▶ _Items from a collection_

------------

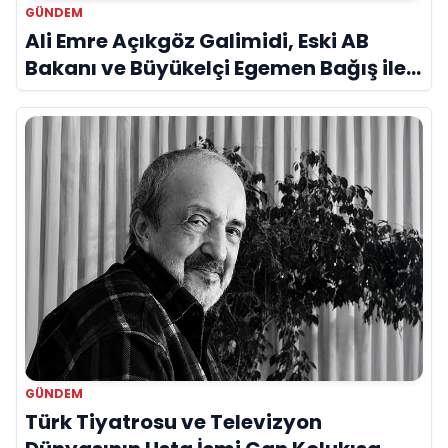
GÜNDEM
Ali Emre Açıkgöz Galimidi, Eski AB
Bakanı ve Büyükelçi Egemen Bağış ile
Bir Araya Geldi
GÜNDEM
Türk Tiyatrosu ve Televizyon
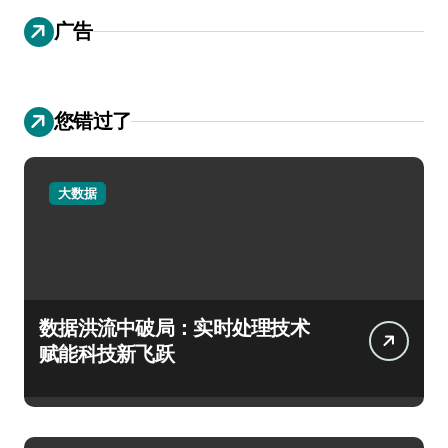
广告
您错过了
大数据
数据洪流中破局：实时处理技术
赋能科技新飞跃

------------

▶ _Problem to solve_
Write out the text of every item above word for word, line by line, leaving the pictures out.

▶ _Task result_
GÜNDEM
Ali Emre Açıkgöz Galimidi, Eski AB
Bakanı ve Büyükelçi Egemen Bağış ile
Bir Araya Geldi
GÜNDEM
Türk Tiyatrosu ve Televizyon
广告
您错过了
大数据
数据洪流中破局：实时处理技术
赋能科技新飞跃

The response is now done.